In the end, the local replica knows what replica set it belongs to, the distant replica knows that the local replica is a member of the replica set, and both replicas have the same database contents.

If there is a snapshot file and replication source is not empty:
first the local replica goes through the recovery process described in the previous section, using its own .snap and .xlog files. Then it sends a “subscribe” request to all the other replicas of the replica set. The subscribe request contains the server vector clock. The vector clock has a collection of pairs ‘server id, lsn’ for every replica in the _cluster system space.
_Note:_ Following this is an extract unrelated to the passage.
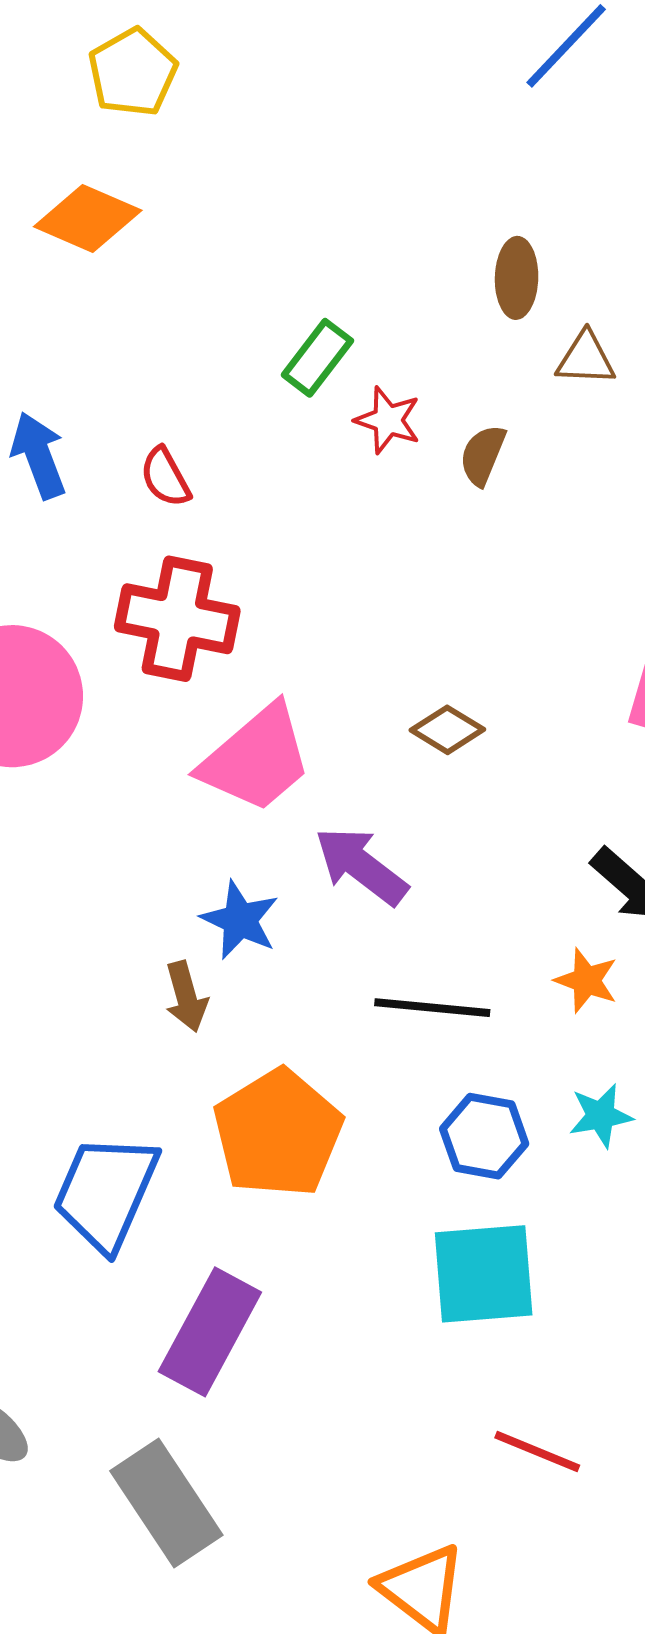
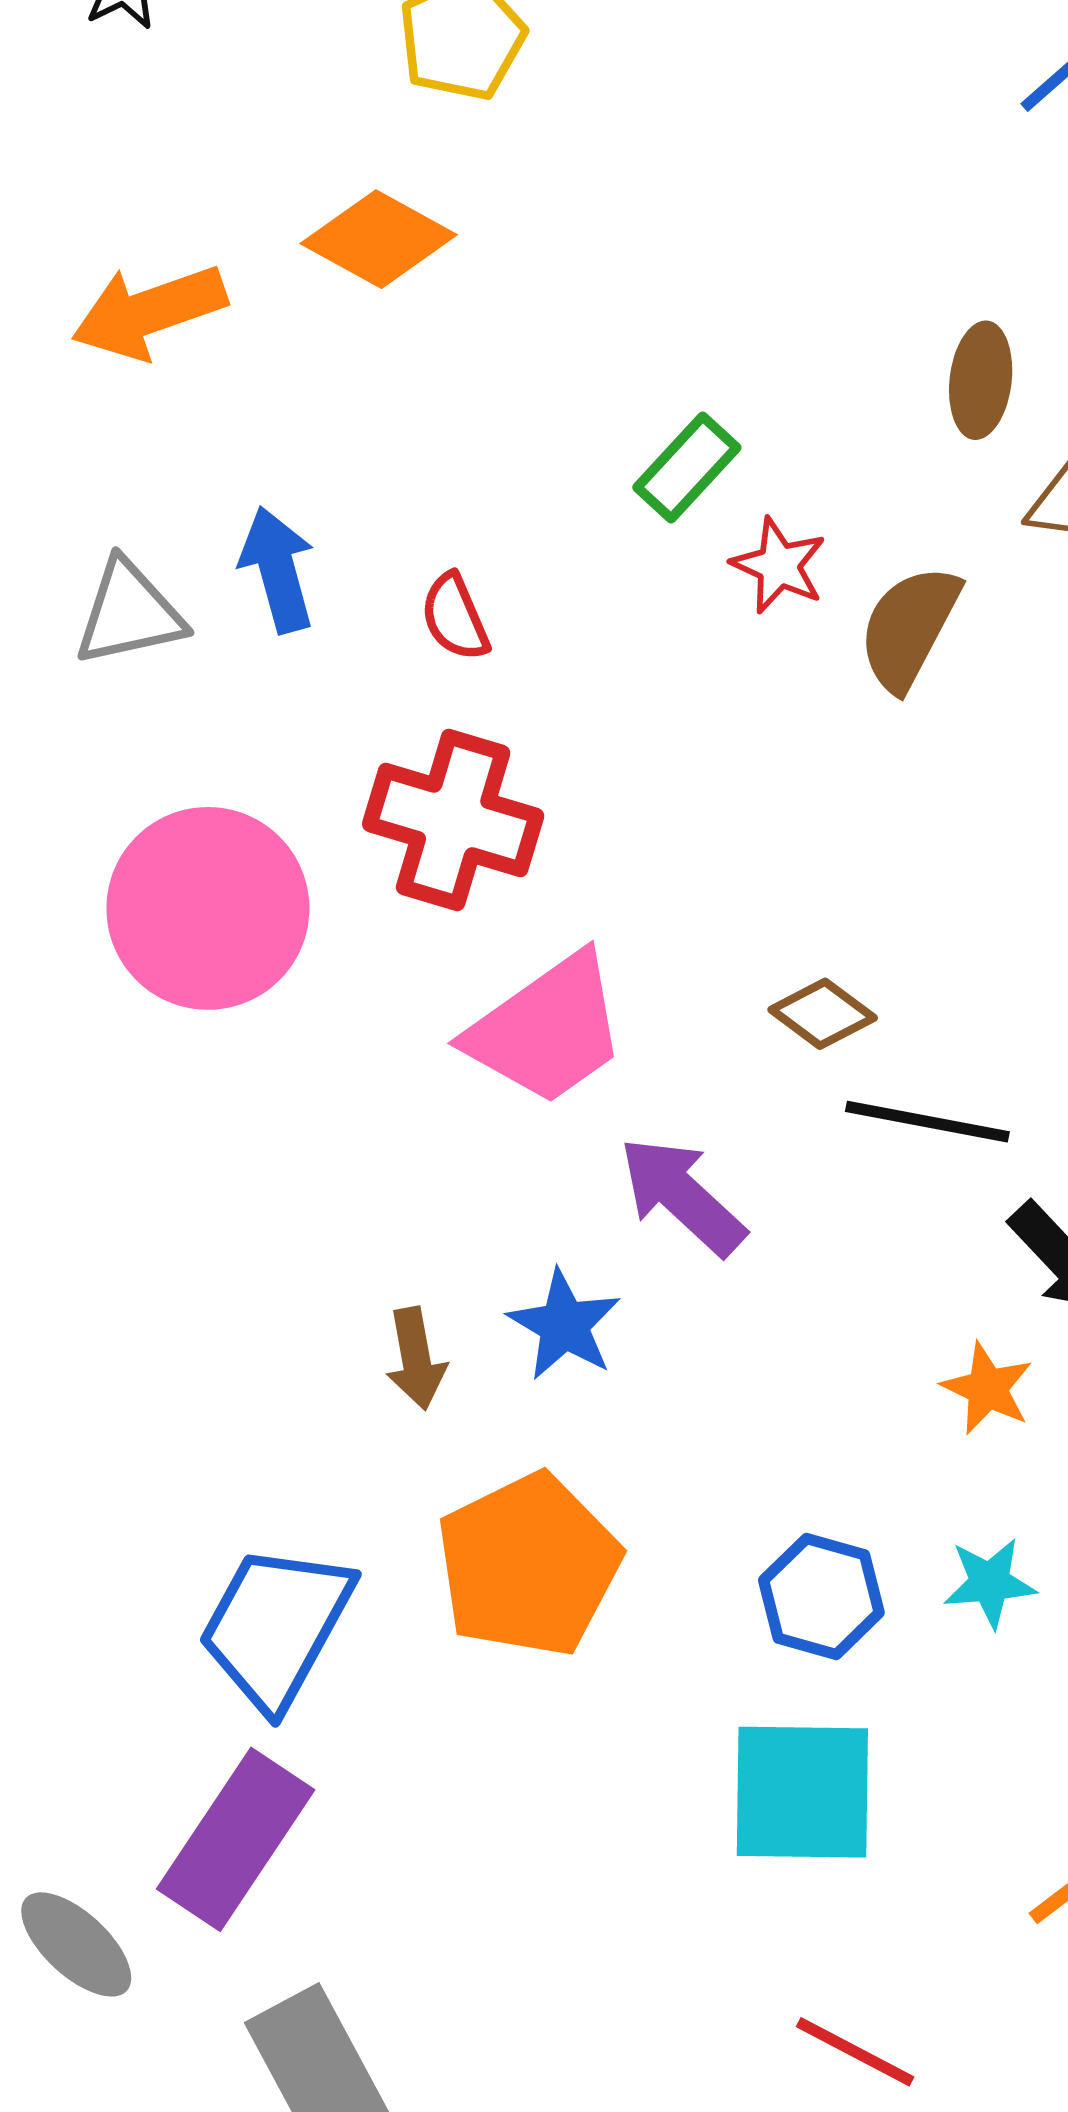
brown semicircle: (483, 455) -> (909, 628), size x1.5
blue star: (240, 920) -> (564, 1325), moved
black line: (432, 1008) -> (927, 1122), moved
purple rectangle: (210, 1332) -> (236, 1839), moved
Each distant replica, upon receiving a subscribe request, will read its .xlog files’ requests and send them to the local replica if (lsn of .xlog file request) is greater than (lsn of the vector clock in the subscribe request). After all the other replicas of the replica set have responded to the local replica’s subscribe request, the replica startup is complete.

The following temporary limitations applied for Tarantool versions earlier than 1.7.7:

• The URIs in the replication parameter should all be in the same order on all replicas. This is not mandatory but is an aid to consistency.
• The replicas of a replica set should be started up at slightly different times. This is not mandatory but prevents a situation where each replica is waiting for the other replica to be ready.

The following limitation still applies for the current Tarantool version:

• The maximum number of entries in the _cluster space is 32. Tuples for out-of-date replicas are not automatically re-used, so if this 32-replica limit is reached, users may have to reorganize the _cluster space manually.